Because of this, IS and, to an extent, Al Qaeda – their only ideological difference is whether Muslims who operate with their governments would be killed or spared – do not seek to establish empires in forgotten corners but focus on areas where dissatisfaction over foreign investment and imported labour is highest.
While China – Africa’s largest infrastructure investor to the tune of £9bn – is arguably the worst culprit for importing skilled labour for its projects, this makes it Britain’s problem, too.
Trade between Africa and the UK increased 7.5 percent to £36 billion from 2018 to 2019 and, post-Brexit, has become even more meaningful.

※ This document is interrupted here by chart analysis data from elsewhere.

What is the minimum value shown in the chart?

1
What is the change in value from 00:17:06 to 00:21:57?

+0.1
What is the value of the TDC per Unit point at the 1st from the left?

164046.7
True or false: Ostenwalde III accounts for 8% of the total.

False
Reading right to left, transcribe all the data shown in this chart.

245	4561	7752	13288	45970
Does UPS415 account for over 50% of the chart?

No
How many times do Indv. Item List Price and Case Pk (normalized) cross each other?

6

As one senior FCDO source said last night: “Daesh (IS) in Africa is the catalyst for instability here there are UK economic equities and other interests.”
While the UK has deployed 300 troops as part of the UN Multidimensional Integrated Stabilisation Mission in Mali (MINUSMA), and continues to supply troops to Iraq, hopes do not lay with military intervention alone. And for good reason.

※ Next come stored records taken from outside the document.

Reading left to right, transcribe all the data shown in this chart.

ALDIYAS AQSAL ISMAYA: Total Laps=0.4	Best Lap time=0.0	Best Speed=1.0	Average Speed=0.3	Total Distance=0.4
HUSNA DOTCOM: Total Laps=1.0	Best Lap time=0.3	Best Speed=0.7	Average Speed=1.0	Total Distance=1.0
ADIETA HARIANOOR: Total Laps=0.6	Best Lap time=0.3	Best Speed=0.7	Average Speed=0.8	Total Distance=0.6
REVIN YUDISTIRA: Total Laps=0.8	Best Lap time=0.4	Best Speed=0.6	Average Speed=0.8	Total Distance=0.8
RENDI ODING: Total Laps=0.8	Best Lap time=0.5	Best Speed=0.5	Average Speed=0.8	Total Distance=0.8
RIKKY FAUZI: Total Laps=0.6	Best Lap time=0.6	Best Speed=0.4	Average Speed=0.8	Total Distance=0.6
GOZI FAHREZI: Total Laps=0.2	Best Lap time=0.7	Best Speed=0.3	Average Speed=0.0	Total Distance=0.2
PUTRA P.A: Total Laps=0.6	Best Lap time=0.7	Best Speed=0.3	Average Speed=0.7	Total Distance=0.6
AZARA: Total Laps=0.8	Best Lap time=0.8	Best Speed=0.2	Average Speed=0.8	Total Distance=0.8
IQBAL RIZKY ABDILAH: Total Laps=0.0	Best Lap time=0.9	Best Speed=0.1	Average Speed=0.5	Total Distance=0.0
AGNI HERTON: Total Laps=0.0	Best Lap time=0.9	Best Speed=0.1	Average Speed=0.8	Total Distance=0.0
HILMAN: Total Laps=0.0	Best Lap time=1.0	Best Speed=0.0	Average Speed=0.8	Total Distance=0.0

The French-led military anti-insurgent operation in Mali, backed by the country’s government, first began in 2013, and after eight years and 50 French deaths continues to lose ground as Islamist groups fan the flames of hatred against the country’s former colonial overlords.

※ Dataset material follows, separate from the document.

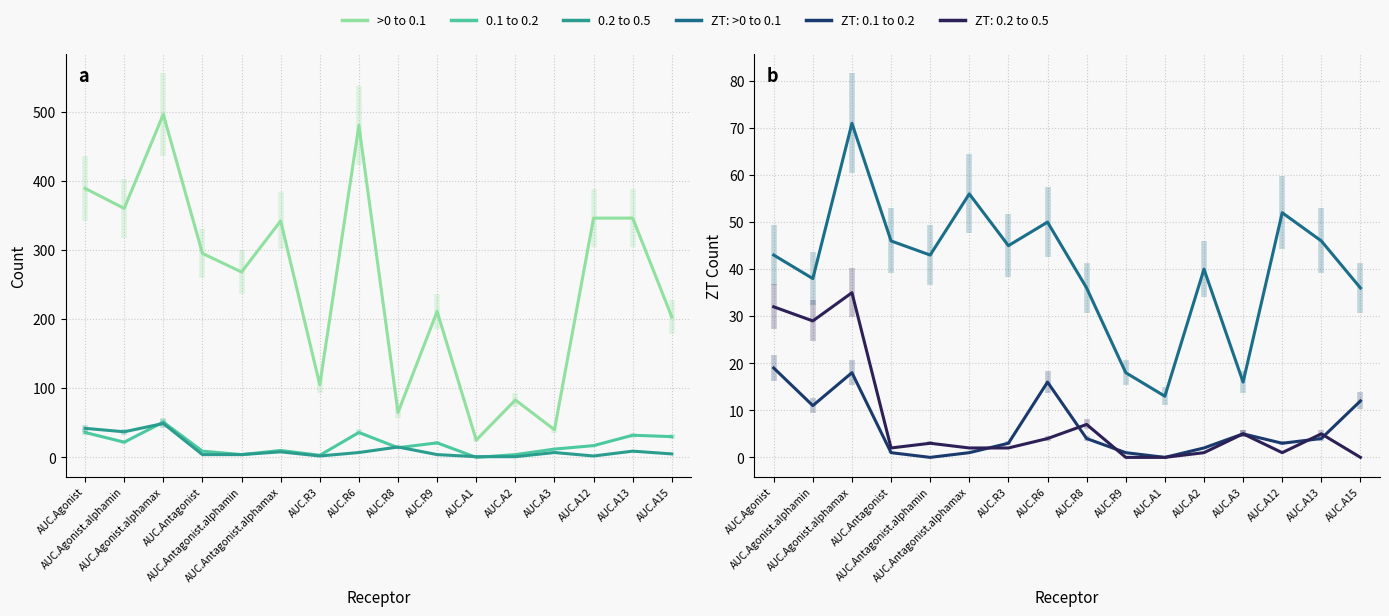

Between AUC.Antagonist and AUC.R9, which series saw the biggest shift?

>0 to 0.1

The parallel UN Multidimensional Integrated Stabilisation Mission in Mali (MINUSMA), which also includes 300 British soldiers is officially the UN’s bloodiest peacekeeping mission with more 240 deaths.
Other efforts include financing stabilisation with foreign aid and significantly, counter-propaganda carried out by the FCDO’s Counter Daesh Communications Cell The UK, along with the US and UAE, are leading the effort in beating IS at its own game with countering and undermining its influence campaigns. Britain’s cell coordinates.
“IS still has the ability to operate a hugely sophisticated propaganda network. We meet it head on wherever it appears,” said a senior Government source.
Prof Kelshall, former Naval officer, added: “Education to help people who engage with extremist sentiment is the only weapon we can use. It can put food on the table and pay salaries because it creates a more stable environment to facilitate trade and help people earn a living.”
But time may be running out.
“We have taken our eye off the ball, and there are movements which we are not noticing and my concern is the new Al Qaeda strategy of conducting negotiations, much like the Taliban in Afghanistan,” she said.
“There is already a stated aim for AQ affiliate JNIM to negotiate a cessation of hostilities in Mali. And there are indications that al-Shabaab will follow suit in Somalia.
“If this is allowed to happen, we would be legitimising these jihadist organisations and allow a situation whereby we have governance by them.”